Partial Fraction is thinking one fraction as a sums of multiple fractions.
(Especially the ones with factorable denominator)

\[\begin{gather} \frac{f(x)}{g(x)h(x)} = \frac{a}{g(x)} + \frac{b}{h(x)} \\\\ \implies f(x) = a \cdot h(x) + b \cdot g(x) \end{gather}\]

So it becomes easier to integrate with sums because we can now distribute integral.

\[\begin{gather} \int \frac{f(x)}{g(x)h(x)} \,dx = \int \frac{a}{g(x)} + \frac{b}{h(x)} \,dx \end{gather}\]

Plug in values to isolate the variable

\[\begin{gather} a \cdot g(x) + b \cdot h(x) = f(x) \end{gather}\]

We can let $x = k$ which makes $g(k) = 0$.

So the equation becomes

\[\begin{gather} a \cdot g(k) + b \cdot h(k) = f(k) \\ \implies a \cdot 0 + b \cdot h(k) = f(k) \end{gather}\]

Then we can solve for b since $h(k)$ and $f(k)$ is now evaluated to constant.

We can repeat this to solve a or other variables.

Systems of equation

We can also use systems of equation to solve for a and b.
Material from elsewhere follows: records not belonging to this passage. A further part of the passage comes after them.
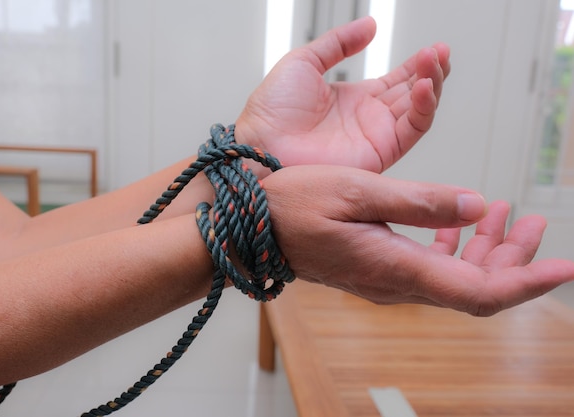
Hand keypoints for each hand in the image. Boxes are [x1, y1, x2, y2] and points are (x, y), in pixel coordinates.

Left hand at [236, 17, 450, 172]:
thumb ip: (339, 43)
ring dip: (432, 84)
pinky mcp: (379, 152)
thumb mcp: (305, 61)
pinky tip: (424, 85)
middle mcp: (368, 119)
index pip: (397, 80)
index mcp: (353, 99)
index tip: (432, 47)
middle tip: (439, 52)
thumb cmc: (271, 111)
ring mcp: (375, 136)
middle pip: (413, 94)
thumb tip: (370, 25)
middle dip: (431, 71)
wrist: (261, 144)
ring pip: (419, 110)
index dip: (416, 65)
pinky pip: (412, 130)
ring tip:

\[\begin{gather} \text{let } g(x) = x+2 \,, h(x) = x+3 \,, f(x) = 2x+5\\ a \cdot g(x) + b \cdot h(x) = f(x) \\ = a (x+2) + b (x+3) = 2x+5 \\ = ax + 2a + bx + 3b =2x + 5 \\ = (a+b)x + 2a + 3b = 2x + 5 \\ \implies a+b = 2 \\ \implies 2a + 3b = 5 \end{gather}\]
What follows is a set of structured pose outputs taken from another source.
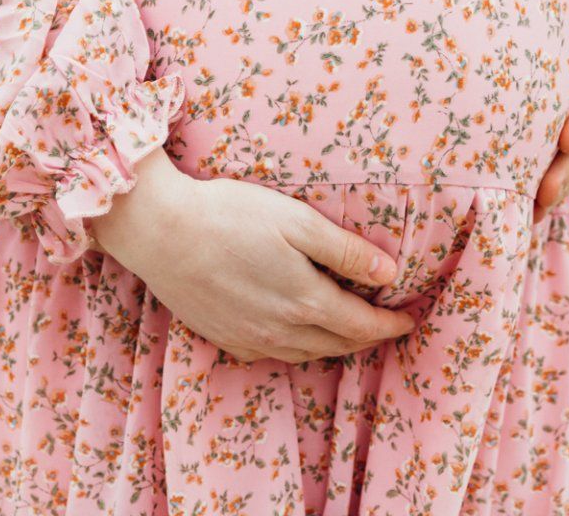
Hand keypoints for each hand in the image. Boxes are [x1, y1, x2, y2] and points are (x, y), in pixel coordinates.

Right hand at [88, 150, 415, 363]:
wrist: (158, 232)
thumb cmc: (228, 215)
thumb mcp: (296, 220)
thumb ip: (345, 250)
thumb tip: (390, 275)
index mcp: (304, 300)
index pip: (362, 325)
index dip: (391, 324)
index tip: (410, 319)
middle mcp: (280, 330)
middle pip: (338, 345)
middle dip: (368, 338)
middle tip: (386, 325)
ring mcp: (249, 339)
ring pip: (307, 354)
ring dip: (335, 346)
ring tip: (349, 331)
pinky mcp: (223, 337)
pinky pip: (273, 354)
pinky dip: (297, 348)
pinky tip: (296, 333)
Then we can solve for a and b.

\[\begin{gather} a+b = 2 \\ 2a + 3b = 5 \\\\ 2a + 3b = 5 \\ 2a + 2b = 4 \\\\ 2a - 2a + 3b - 2b = 1 \\ b = 1 \,, a=1 \end{gather}\]

Integration Example

\[\begin{align} \int \frac{x}{x^2 -4} \,dx &= \int \frac{x}{(x+2)(x-2)} \,dx \\ &= \int \frac{a}{x+2} + \frac{b}{x-2} \,dx \\ \because x &= a(x-2) + b(x+2) \end{align}\]

Then plug in values to isolate the variable.

\[\begin{gather} \text{let} \, x=2 \\ x = a(x-2) + b(x+2) \\ 2 = a(2-2) + b(2+2) \\ 2 = a \cdot 0 + b\cdot 4\\ 2= 4b\\ \therefore b=\frac{1}{2}\\ \text{let} \, x= -2 \\ x = a(x-2) + b(x+2) \\ -2 = a(-2-2) + b(-2+2) \\ 2 = a \cdot (-4) + b\cdot 0\\ -2= -4a\\ \therefore a=\frac{1}{2} \end{gather}\]

Plug a and b into original equation,

\[\begin{align} \int \frac{a}{x+2} + \frac{b}{x-2} \,dx &= \int \frac{1/2}{x+2} + \frac{1/2}{x-2} \,dx \\ &= \frac{1}{2} \int \frac{1}{x+2} + \frac{1}{x-2} \,dx \\ &= \frac{1}{2} \left( \ln|x+2|+ \ln|x-2| \right) + C\\ &= \frac{1}{2} \ln|(x+2)(x-2)| + C\\ &= \frac{1}{2} \ln|x^2 -4| + C \end{align}\]

We can also use du substitution to check our work in this example.